Start of Text provided

Identify and monitor missing AWS S3 files using Athena
Like many websites and mobile apps, www.signbsl.com hosts its static media files using S3, which provides a reliable service without managing servers. The bucket currently holds more than 126,000 images and videos. On a self hosted solution to find missing files I would usually use the Apache Access Logs. But with S3 you need to use Server access logging
to get this information.
Go to your bucket, then Properties and then Edit Server Access Logging. Here you can enable the access logging and specify which bucket to store the logs in.
I use a bucket prefixed with the account name (this helps me find which account a bucket is in).
But with millions of requests each month, the S3 logging will generated millions of logging files in this logging bucket. So edit this logging bucket and under Management configure a Lifecycle rule
that deletes objects older than 21 days (or maybe less). For this project this keeps the number of files to a more manageable number.
With logging turned on, we need to be able to report on just requests that result in a 404 status code. This report should return the missing files that are most frequently requested so that we can prioritise our efforts to fixing the files that will have the most benefit.
I have a handy CloudFormation template that will do just this and email this report to your chosen email address.

End of Text provided
Start of Given entries

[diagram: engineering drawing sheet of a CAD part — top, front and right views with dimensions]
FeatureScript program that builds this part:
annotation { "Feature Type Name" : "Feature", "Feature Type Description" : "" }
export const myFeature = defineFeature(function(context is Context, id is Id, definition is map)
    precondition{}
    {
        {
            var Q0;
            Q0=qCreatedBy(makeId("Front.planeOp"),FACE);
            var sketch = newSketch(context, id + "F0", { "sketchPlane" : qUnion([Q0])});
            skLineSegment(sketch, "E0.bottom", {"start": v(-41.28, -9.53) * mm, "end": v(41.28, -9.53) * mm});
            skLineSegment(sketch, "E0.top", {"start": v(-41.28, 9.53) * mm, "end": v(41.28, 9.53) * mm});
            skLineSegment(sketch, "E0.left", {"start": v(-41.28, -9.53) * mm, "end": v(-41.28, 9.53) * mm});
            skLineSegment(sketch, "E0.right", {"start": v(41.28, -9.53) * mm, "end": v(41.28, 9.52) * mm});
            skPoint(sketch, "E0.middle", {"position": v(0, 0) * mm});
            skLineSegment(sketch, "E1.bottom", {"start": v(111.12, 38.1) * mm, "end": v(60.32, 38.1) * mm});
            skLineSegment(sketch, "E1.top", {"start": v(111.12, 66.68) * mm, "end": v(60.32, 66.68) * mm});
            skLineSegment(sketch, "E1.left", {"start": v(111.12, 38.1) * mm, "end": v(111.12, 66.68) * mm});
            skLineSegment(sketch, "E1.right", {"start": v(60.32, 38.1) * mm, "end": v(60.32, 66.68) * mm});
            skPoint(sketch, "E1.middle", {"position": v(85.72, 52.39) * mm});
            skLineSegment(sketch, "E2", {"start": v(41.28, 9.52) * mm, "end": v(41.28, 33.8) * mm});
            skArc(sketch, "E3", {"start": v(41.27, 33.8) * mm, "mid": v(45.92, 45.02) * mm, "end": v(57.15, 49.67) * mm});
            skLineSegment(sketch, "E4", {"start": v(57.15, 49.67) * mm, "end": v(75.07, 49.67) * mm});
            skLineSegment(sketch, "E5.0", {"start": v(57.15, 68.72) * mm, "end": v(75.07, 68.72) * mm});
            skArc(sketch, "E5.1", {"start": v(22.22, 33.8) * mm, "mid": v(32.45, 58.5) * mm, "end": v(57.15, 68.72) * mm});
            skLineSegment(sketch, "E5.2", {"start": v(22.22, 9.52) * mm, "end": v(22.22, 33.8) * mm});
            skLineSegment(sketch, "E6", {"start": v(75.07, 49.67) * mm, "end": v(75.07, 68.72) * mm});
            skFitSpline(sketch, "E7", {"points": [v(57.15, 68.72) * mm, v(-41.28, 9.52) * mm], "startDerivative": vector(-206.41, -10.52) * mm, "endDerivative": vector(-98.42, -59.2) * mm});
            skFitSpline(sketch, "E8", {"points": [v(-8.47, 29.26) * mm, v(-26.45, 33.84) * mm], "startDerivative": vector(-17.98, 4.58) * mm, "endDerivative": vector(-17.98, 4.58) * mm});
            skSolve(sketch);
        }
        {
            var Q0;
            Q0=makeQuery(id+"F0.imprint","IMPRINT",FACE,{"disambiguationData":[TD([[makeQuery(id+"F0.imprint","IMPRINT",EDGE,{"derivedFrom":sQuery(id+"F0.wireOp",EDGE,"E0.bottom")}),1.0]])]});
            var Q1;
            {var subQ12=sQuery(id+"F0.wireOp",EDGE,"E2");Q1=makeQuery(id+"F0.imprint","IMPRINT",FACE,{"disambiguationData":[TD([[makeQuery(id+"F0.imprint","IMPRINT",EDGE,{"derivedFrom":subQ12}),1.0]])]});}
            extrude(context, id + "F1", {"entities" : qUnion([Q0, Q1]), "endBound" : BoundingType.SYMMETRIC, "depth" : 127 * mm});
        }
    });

End of Given entries

→ **Actions to take**:
• 1. Edit the listing, starting at its first line and ending at the line containing "v(41.27, 33.8) *", so that "myFeature" is replaced by "bracketFeature" and all else stays unchanged.
• 2. Continue the text on finding missing S3 files with Athena from the point where it stops.
The text and the listing come from unrelated sources.

→ **Response list**:
• 1.
[diagram: engineering drawing sheet of a CAD part — top, front and right views with dimensions]
FeatureScript program that builds this part:
annotation { "Feature Type Name" : "Feature", "Feature Type Description" : "" }
export const bracketFeature = defineFeature(function(context is Context, id is Id, definition is map)
    precondition{}
    {
        {
            var Q0;
            Q0=qCreatedBy(makeId("Front.planeOp"),FACE);
            var sketch = newSketch(context, id + "F0", { "sketchPlane" : qUnion([Q0])});
            skLineSegment(sketch, "E0.bottom", {"start": v(-41.28, -9.53) * mm, "end": v(41.28, -9.53) * mm});
            skLineSegment(sketch, "E0.top", {"start": v(-41.28, 9.53) * mm, "end": v(41.28, 9.53) * mm});
            skLineSegment(sketch, "E0.left", {"start": v(-41.28, -9.53) * mm, "end": v(-41.28, 9.53) * mm});
            skLineSegment(sketch, "E0.right", {"start": v(41.28, -9.53) * mm, "end": v(41.28, 9.52) * mm});
            skPoint(sketch, "E0.middle", {"position": v(0, 0) * mm});
            skLineSegment(sketch, "E1.bottom", {"start": v(111.12, 38.1) * mm, "end": v(60.32, 38.1) * mm});
            skLineSegment(sketch, "E1.top", {"start": v(111.12, 66.68) * mm, "end": v(60.32, 66.68) * mm});
            skLineSegment(sketch, "E1.left", {"start": v(111.12, 38.1) * mm, "end": v(111.12, 66.68) * mm});
            skLineSegment(sketch, "E1.right", {"start": v(60.32, 38.1) * mm, "end": v(60.32, 66.68) * mm});
            skPoint(sketch, "E1.middle", {"position": v(85.72, 52.39) * mm});
            skLineSegment(sketch, "E2", {"start": v(41.28, 9.52) * mm, "end": v(41.28, 33.8) * mm});
            skArc(sketch, "E3", {"start": v(41.27, 33.8) * mm, "mid": v(45.92, 45.02) * mm, "end": v(57.15, 49.67) * mm});

• 2.
AWSTemplateFormatVersion: 2010-09-09
Description: >-
Email Athena result
Parameters:
BucketName:
Type: String
Description: S3 Bucket Name where Athena results should be outputted to. Must be lowercase
AthenaQuery:
Type: String
Description: Athena Query to run. Ensure all quotes are escaped!
AthenaDatabase:
Type: String
Description: Athena Database to use.
ScheduleCronExpression:
Type: String
Description: Cron Expression for when the Athena report should be run e.g. 10am every Monday 0 10 ? * MON * see https://docs.aws.amazon.com/AmazonCloudWatch/latest/events/ScheduledEvents.html (Note this is UTC time)
EmailToAddress:
Type: String
Description: Address email should be sent to.
EmailFromAddress:
Type: String
Description: Address email should be sent from. This must be setup in SES.
EmailSubject:
Type: String
Description: Email subject.
Resources:
AthenaResultBucket:
Type: AWS::S3::Bucket
DependsOn: [ 'EmailReportFunction' ]
Properties:
BucketName: !Sub "${BucketName}"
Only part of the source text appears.